Nada Surf est une histoire d'amitié qui dure depuis le collège. Matthew Caws, Daniel Lorca, Ira Elliot -le trio au grand complet- savent audacieusement doser les musiques qu'ils aiment : la pop, le rock voire le punk. Ce savant mélange étonnant et détonant s'intitule « Popular » en 1996. Le clip tourne en boucle, le single use les FM qui se risquent au rock, nous découvrons le phénomène.

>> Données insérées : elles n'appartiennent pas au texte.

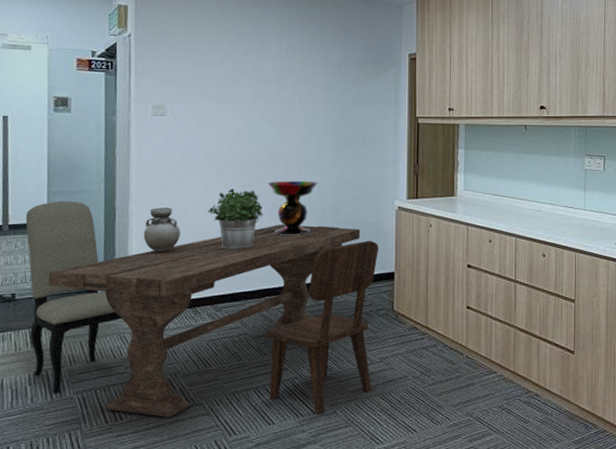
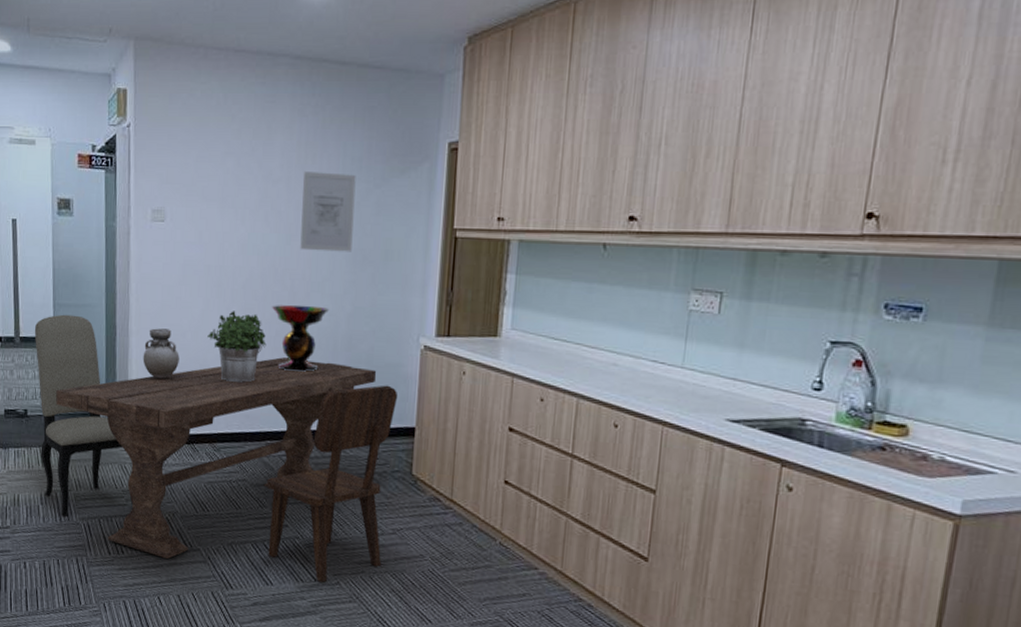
wall art: none [291,74,337,137] -> present [300,170,356,252]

Matthew et Daniel Lorca ont tous les deux passé plusieurs années en Europe : France et Espagne. Ils parlent donc bien le français et nous les suivons agréablement tout au long d'interviews et de retransmissions de concerts. L'album High/Low, dont est extrait le tubesque « Popular » devient rapidement disque d'or dans de nombreux pays européens. Avec ce disque, Nada Surf s'impose ; un groupe de rock américain à la sensibilité bien de chez nous est né. Nous sommes alors prêts à les suivre.
En 1998, le trio met en boîte « The Proximity Effect ». Le disque n'est pas soutenu par Elektra, leur label qui n'y entend aucun single « commercial ». L'album sort alors trop discrètement, et beaucoup passerons à côté d'un très bon disque. Nada Surf claque vite la porte de leur label et crée leur propre signature : MarDev Records. Nous sommes en l'an 2000, le combo enchaîne concert sur concert et accède au rang de groupe underground loin de toute politique mercantile.
En 2001, Nada Surf enregistre « Let Go » à Los Angeles, album qui rend hommage à tous les groupes avec lesquels les trois musiciens ont grandi : Big Star, New Order, ainsi qu'à leurs confrères d'aujourd'hui : Frank Black, Flaming Lips. Nada Surf n'est plus le groupe d'un single, comme on aurait pu l'imaginer.